■ Extrait cité ■
Philippe Sollers

Picasso
Picasso, La Suppliante, Paris, 18 décembre 1937

 

 

L'hypnose Duras

 

L'Événement du jeudi : On a beaucoup commenté la biographie de Laure Adler sur Marguerite Duras, en tournant, un peu embarrassé, autour de sa légende, sa complexité, les révélations qu’apportait ce livre... Vous sembliez déjà avoir sur elle une opinion très tranchée...

 

Philippe Sollers : Le problème Duras m’intéresse parce que c’est le personnage emblématique d’une France telle que je ne m’y reconnais pas... Au point que j’ai vécu très longtemps avec l’idée d’être un cas quasi anormal en France, sur des sujets aussi importants que la période 1940-1944... Il est intéressant de voir que le « trou noir » que représente l’effondrement de 1940 continue à être prospecté, interrogé, et que la lumière n’en sort pratiquement jamais ou par bribes différées.

 

Une chape de plomb ?

 

Ph.S. : On est plombés. Nous vivons dans cette atmosphère depuis cinquante-huit ans. Duras, là-dedans, m’intéresse. Avec elle, on est, à l’origine, dans le premier grand problème français, qui est celui du colonialisme, en Indochine. Et on a affaire à une Marguerite Duras, qui, sous le nom de Donnadieu, se présente comme le chantre du colonialisme français. Son livre, à l’époque, est explicite. Par la même occasion, on peut s’étonner que jusqu’en 1943 le groupe dit « de la rue Saint-Benoît » se trouve dans une situation étrange puisqu’on apprend que Duras a minimisé systématiquement son rôle dans la commission d’attribution du papier aux éditeurs dirigés par les Allemands et la Propagandastaffel. Nous voyons d’ailleurs surgir là un personnage très important, qui sera plus tard François Mitterrand, dont nous avons mis également longtemps à apprendre qu’il avait gardé une amitié tardive pour le rafleur du Vél’d’hiv’ tout en étant président de la République française de gauche. Voilà des questions... Pourquoi ? Comment ?

 

Vous saviez cela durant l’époque où vous les fréquentiez ?

 

Ph.S. : Oui, c’était plutôt un savoir qu’un instinct et le vrai savoir, c’est l’instinct. Il vient de mon éducation, de « ma jeunesse française » à moi. Je me suis longtemps tenu pour quelqu’un d’anormal, puisque j’ai été élevé à Bordeaux dans une anglophilie stricte et un refus de toutes les valeurs nazies, cela va sans dire, mais aussi pétainistes, ce qui est beaucoup plus intéressant... Je me souviens avoir été l’un des seuls à avoir écrit, en son temps, un article offensif pour soutenir le livre de Bernard-Henri Lévy, l’Idéologie française...

■ À faire ■
(A) Modifiez le passage de l'entretien compris entre « Ph.S. : Oui, c’était » et « Lévy, l’Idéologie française... », bornes incluses, en y remplaçant « Bordeaux » par « Toulouse ».
(B) Présentez sous forme de liste JSON de chaînes, à raison d'une chaîne par ligne et sans les lignes vides, les lignes des fiches comprises entre celle qui contient « catalogue / barcode: US 3669480 » et celle qui contient « collectors: R. M. King & A. E. Guevara », toutes deux incluses.

■ Données de travail ■
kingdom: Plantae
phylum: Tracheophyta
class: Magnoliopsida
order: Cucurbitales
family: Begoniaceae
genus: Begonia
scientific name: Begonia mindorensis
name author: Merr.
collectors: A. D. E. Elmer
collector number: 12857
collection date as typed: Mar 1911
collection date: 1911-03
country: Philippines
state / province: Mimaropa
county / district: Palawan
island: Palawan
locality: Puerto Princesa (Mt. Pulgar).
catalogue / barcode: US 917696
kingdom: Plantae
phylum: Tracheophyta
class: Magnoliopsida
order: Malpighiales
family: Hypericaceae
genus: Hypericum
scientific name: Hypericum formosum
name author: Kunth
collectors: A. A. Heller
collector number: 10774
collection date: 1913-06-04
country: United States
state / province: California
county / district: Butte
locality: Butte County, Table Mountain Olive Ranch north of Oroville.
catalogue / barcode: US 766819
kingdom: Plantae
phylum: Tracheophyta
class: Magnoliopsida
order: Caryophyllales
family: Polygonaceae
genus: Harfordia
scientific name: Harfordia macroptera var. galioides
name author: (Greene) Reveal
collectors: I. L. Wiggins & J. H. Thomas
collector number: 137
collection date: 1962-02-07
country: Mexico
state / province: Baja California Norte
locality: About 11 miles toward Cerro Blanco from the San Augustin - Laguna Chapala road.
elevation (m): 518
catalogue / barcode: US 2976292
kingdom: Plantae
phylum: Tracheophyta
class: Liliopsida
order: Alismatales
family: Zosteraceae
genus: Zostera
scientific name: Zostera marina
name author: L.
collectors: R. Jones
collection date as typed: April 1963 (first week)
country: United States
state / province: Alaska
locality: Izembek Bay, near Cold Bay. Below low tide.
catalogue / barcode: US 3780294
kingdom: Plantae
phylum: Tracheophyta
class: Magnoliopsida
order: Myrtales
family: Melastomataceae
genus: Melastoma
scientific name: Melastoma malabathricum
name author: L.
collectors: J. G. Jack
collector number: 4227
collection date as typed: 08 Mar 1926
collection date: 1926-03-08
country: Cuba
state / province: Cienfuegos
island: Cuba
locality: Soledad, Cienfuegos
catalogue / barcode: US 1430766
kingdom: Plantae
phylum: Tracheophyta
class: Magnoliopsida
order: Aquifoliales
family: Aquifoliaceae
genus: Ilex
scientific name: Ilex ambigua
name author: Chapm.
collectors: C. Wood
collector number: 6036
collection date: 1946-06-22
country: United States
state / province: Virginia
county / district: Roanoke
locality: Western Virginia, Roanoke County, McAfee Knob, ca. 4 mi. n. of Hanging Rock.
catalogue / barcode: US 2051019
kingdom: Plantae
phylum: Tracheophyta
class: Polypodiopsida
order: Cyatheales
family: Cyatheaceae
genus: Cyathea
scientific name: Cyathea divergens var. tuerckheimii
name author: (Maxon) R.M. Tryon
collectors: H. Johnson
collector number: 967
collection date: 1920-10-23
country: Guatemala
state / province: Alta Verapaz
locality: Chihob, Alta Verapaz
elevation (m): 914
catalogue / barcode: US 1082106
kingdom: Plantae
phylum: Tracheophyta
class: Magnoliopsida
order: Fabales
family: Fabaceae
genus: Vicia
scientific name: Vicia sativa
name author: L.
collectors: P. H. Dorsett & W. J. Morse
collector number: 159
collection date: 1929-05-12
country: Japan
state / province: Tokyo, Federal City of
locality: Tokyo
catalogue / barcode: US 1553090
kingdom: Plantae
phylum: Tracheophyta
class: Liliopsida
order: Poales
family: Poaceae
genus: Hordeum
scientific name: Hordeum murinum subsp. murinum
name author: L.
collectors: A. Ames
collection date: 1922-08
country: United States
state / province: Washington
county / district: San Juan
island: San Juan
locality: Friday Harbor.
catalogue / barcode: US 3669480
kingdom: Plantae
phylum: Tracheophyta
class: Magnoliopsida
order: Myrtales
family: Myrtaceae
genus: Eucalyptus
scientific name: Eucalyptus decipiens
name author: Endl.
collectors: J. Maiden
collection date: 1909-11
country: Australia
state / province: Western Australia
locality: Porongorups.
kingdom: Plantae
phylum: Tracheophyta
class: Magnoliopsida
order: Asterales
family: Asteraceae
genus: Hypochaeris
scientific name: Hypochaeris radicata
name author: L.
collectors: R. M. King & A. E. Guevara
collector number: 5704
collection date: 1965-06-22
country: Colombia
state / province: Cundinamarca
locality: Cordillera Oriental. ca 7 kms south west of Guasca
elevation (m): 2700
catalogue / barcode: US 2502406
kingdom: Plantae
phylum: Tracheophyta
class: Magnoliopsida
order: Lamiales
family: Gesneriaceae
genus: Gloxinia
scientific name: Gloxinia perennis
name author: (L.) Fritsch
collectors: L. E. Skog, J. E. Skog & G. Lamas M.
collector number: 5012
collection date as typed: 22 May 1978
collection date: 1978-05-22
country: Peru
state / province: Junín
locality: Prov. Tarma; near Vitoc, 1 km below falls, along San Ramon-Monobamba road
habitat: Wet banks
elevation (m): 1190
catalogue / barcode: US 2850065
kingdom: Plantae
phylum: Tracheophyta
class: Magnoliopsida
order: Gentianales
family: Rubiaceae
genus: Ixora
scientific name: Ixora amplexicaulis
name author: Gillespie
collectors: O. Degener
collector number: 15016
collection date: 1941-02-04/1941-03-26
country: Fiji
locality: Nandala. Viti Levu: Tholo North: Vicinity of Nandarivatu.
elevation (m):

■ Réponses attendues ■
(A)
Ph.S. : Oui, c’était plutôt un savoir qu’un instinct et le vrai savoir, c’est l’instinct. Il vient de mon éducation, de « ma jeunesse française » à moi. Je me suis longtemps tenu pour quelqu’un d’anormal, puisque j’ai été élevé à Toulouse dans une anglophilie stricte et un refus de toutes les valeurs nazies, cela va sans dire, mais aussi pétainistes, ce qui est beaucoup plus intéressant... Je me souviens avoir été l’un des seuls à avoir écrit, en son temps, un article offensif pour soutenir le livre de Bernard-Henri Lévy, l’Idéologie française...

(B)
[
  "catalogue / barcode: US 3669480",
  "kingdom: Plantae",
  "phylum: Tracheophyta",
  "class: Magnoliopsida",
  "order: Myrtales",
  "family: Myrtaceae",
  "genus: Eucalyptus",
  "scientific name: Eucalyptus decipiens",
  "name author: Endl.",
  "collectors: J. Maiden",
  "collection date: 1909-11",
  "country: Australia",
  "state / province: Western Australia",
  "locality: Porongorups.",
  "kingdom: Plantae",
  "phylum: Tracheophyta",
  "class: Magnoliopsida",
  "order: Asterales",
  "family: Asteraceae",
  "genus: Hypochaeris",
  "scientific name: Hypochaeris radicata",
  "name author: L.",
  "collectors: R. M. King & A. E. Guevara"
]